Park in Kishtwar, Jammu and Kashmir, India

Chowgan is a large ground and tourist attraction in the Kishtwar town, in the Jammu division of Jammu and Kashmir, India, surrounded by chinar, cedar and other trees. It measures about 65 acre. This ground is also used as a grazing ground for livestock like cows and goats.
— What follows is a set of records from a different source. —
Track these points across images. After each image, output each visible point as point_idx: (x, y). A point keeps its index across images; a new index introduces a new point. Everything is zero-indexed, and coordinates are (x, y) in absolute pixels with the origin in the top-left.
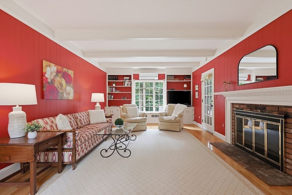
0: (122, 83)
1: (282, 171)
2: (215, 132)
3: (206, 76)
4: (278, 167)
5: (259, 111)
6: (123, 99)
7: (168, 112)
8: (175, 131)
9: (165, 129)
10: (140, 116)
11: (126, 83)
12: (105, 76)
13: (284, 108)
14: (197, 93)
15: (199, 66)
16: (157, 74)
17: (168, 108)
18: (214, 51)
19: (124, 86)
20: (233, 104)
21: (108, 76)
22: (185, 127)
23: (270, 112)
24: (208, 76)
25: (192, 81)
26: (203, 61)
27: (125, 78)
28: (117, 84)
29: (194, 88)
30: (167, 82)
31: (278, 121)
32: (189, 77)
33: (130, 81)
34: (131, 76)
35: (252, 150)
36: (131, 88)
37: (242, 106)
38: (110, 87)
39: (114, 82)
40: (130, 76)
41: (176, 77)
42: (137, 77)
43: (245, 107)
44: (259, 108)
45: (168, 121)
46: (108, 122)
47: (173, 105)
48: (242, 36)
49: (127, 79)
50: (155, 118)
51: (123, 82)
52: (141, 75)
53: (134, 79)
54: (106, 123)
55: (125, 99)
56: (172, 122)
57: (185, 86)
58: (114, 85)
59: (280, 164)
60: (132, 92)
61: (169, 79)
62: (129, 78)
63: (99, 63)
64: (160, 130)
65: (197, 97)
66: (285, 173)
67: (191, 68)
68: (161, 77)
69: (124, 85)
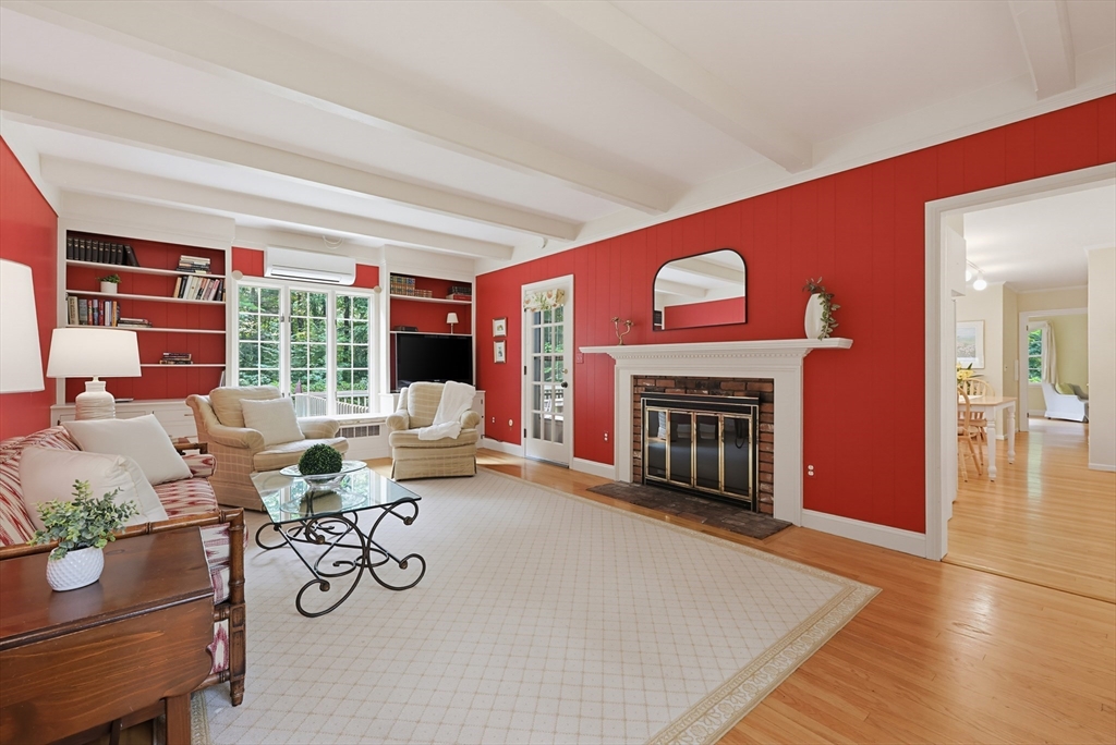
0: (168, 285)
1: (754, 510)
2: (577, 459)
3: (545, 295)
4: (745, 506)
5: (706, 392)
6: (172, 365)
7: (416, 414)
8: (459, 474)
9: (422, 476)
10: (307, 438)
11: (193, 283)
12: (49, 234)
13: (757, 385)
14: (499, 347)
15: (510, 258)
16: (350, 263)
17: (416, 396)
18: (575, 228)
19: (175, 299)
20: (636, 378)
21: (69, 233)
22: (479, 461)
23: (731, 393)
24: (554, 296)
25: (473, 303)
26: (531, 247)
27: (185, 260)
28: (126, 283)
29: (485, 328)
30: (393, 300)
31: (747, 410)
32: (464, 287)
33: (214, 279)
34: (222, 253)
35: (690, 483)
36: (221, 310)
37: (661, 384)
38: (80, 297)
39: (110, 276)
40: (217, 256)
41: (422, 283)
42: (252, 263)
43: (672, 383)
44: (704, 385)
45: (435, 445)
46: (193, 472)
47: (432, 387)
48: (666, 209)
49: (200, 268)
50: (368, 437)
51: (175, 278)
52: (273, 255)
53: (238, 273)
54: (189, 478)
55: (187, 362)
56: (450, 444)
57: (452, 318)
58: (110, 289)
59: (749, 499)
60: (227, 332)
61: (399, 290)
62: (208, 261)
63: (41, 157)
64: (399, 481)
65: (499, 357)
66: (760, 512)
67: (472, 261)
68: (367, 276)
69: (181, 296)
At the south side of the ground is the shrine of the Sufi saint Farid-ud-Din Baghdadi.

==Name==
"Chowgan" literally means "polo"; this ground was used to play chovgan, a polo-like game, in ancient times.

==History==
According to official government data, this place was a lake in ancient times, namely Goverdhansar Lake, but due to a natural disaster, the water of the lake flowed out leaving a large open area, which was named as Chowgan.
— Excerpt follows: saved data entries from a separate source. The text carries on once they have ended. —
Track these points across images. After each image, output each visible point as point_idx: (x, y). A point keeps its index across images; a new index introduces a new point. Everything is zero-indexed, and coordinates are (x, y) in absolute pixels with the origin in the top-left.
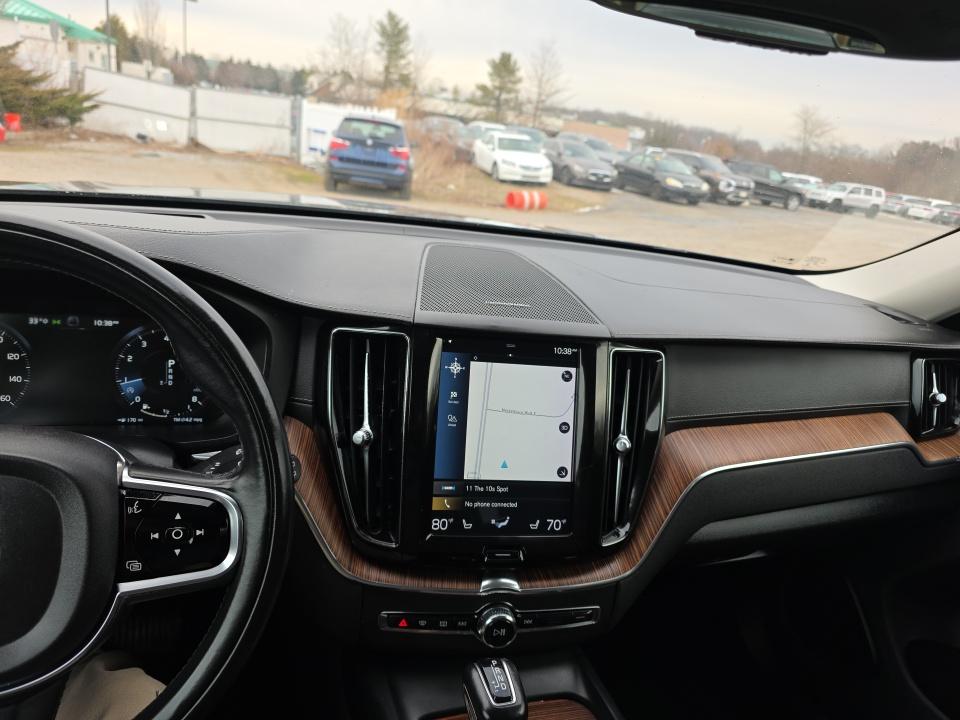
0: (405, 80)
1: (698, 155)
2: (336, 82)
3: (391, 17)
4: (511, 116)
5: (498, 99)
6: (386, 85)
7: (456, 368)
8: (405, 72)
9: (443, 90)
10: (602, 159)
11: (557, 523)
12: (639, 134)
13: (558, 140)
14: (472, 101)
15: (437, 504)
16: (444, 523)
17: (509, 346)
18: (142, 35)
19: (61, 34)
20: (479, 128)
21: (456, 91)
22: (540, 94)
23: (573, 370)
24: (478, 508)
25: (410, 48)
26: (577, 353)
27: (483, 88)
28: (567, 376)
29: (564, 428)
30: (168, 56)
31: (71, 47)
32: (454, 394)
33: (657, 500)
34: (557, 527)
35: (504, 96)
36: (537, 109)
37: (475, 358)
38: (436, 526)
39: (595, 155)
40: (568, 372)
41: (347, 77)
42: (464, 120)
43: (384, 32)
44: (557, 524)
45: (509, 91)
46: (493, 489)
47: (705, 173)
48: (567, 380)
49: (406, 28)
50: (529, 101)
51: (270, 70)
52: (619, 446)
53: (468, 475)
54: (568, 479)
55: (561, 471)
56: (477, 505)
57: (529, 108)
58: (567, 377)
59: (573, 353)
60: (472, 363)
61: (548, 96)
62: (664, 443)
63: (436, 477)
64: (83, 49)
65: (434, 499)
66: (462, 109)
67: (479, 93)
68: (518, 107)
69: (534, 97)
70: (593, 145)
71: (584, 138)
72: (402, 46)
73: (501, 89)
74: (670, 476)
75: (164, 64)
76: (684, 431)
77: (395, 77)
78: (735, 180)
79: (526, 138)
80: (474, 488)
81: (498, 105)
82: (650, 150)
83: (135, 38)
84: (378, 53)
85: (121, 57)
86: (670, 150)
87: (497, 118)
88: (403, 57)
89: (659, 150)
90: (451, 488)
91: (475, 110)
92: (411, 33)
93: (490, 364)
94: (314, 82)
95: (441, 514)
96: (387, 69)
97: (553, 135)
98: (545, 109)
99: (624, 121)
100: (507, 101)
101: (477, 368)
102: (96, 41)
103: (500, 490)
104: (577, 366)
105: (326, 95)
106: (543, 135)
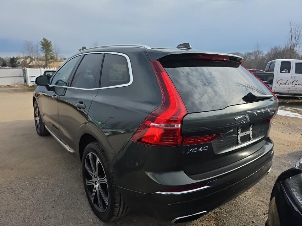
3: (44, 39)
25: (52, 48)
43: (43, 44)
49: (50, 42)
72: (50, 48)
84: (42, 50)
88: (51, 51)
92: (52, 44)
96: (46, 55)
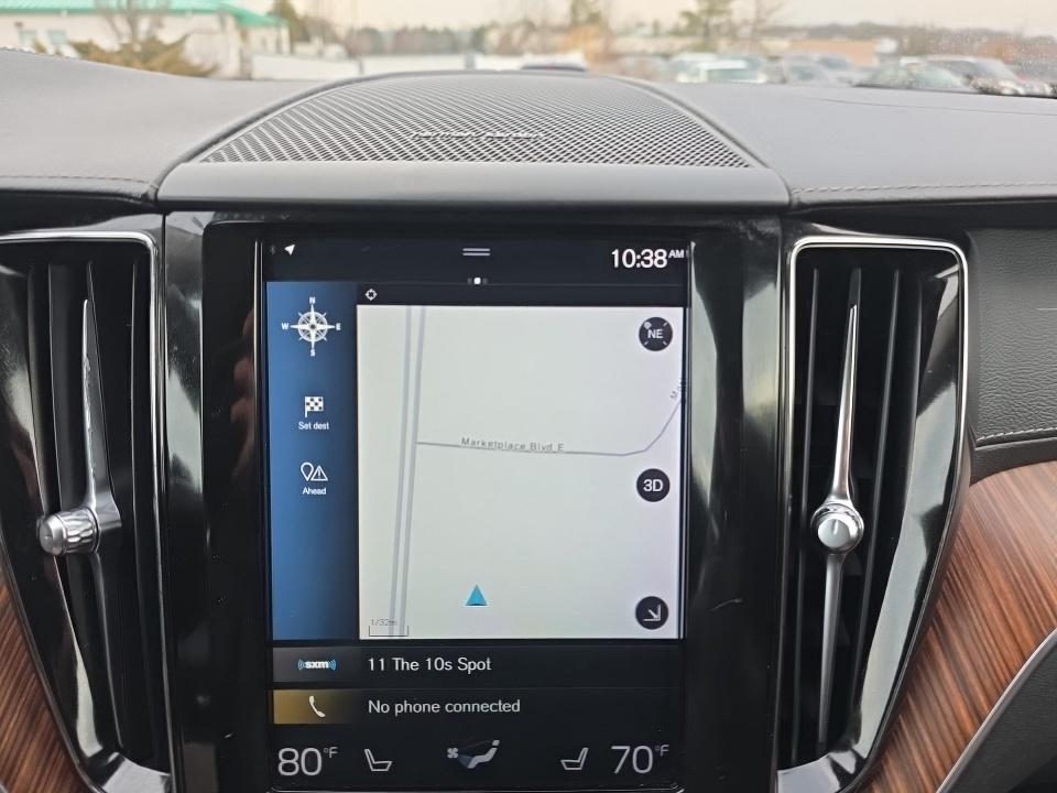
0: (594, 18)
1: (971, 59)
2: (517, 35)
4: (723, 44)
5: (706, 26)
6: (573, 27)
7: (314, 327)
8: (594, 11)
9: (640, 25)
10: (841, 80)
11: (643, 754)
12: (889, 45)
13: (784, 64)
14: (676, 33)
15: (287, 706)
16: (311, 759)
17: (470, 252)
18: (312, 13)
19: (231, 22)
20: (682, 62)
21: (656, 25)
22: (758, 12)
23: (673, 316)
24: (406, 715)
26: (684, 261)
27: (687, 14)
28: (656, 334)
29: (651, 486)
30: (341, 32)
31: (244, 35)
32: (315, 404)
33: (947, 676)
34: (643, 764)
35: (714, 20)
36: (754, 30)
37: (371, 294)
38: (289, 767)
39: (832, 75)
40: (657, 323)
41: (530, 27)
42: (666, 56)
44: (643, 756)
45: (720, 13)
46: (446, 665)
47: (981, 82)
48: (655, 345)
50: (745, 22)
51: (447, 33)
52: (824, 532)
53: (372, 626)
54: (670, 630)
55: (649, 609)
56: (402, 708)
57: (745, 31)
58: (656, 337)
59: (671, 260)
60: (361, 309)
61: (770, 12)
62: (966, 509)
63: (277, 635)
64: (256, 35)
65: (277, 693)
66: (663, 44)
67: (684, 23)
68: (732, 33)
69: (751, 16)
70: (829, 64)
71: (816, 56)
73: (711, 12)
74: (989, 606)
75: (335, 39)
76: (1024, 472)
77: (583, 17)
78: (1024, 86)
79: (740, 64)
80: (390, 664)
81: (707, 33)
82: (905, 61)
83: (306, 18)
85: (293, 40)
86: (931, 58)
87: (705, 47)
89: (914, 60)
90: (324, 665)
91: (679, 43)
93: (416, 309)
94: (493, 38)
95: (301, 735)
97: (774, 59)
98: (765, 29)
99: (868, 32)
100: (718, 27)
101: (377, 323)
102: (266, 25)
103: (469, 667)
104: (684, 302)
105: (507, 49)
106: (763, 61)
There is a ban imposed by the local administration on the entrance of non-essential vehicles to this ground.

==Location==
This ground is located about 1500 m from the bus stand in downtown Kishtwar, and National Highway 244 runs along it from the south-east to the west. There is a small helipad on the northern side. This ground is the shortcut to various areas. The Bun Astan, Matta, and Sarkoot areas linked to it, as well as the Dak Bunglow and Kuleed. A small park known as Char Chinar is located at the north-east of this ground.

==Events==
The Chowgan ground is used for Eid and Muslim funeral prayers, and by the Hindus of Kishtwar town for Dussehra and Rama Navami. Every year, cricket tournaments are organized on the ground, and other games like football, lawn tennis, and baseball are played here throughout the year.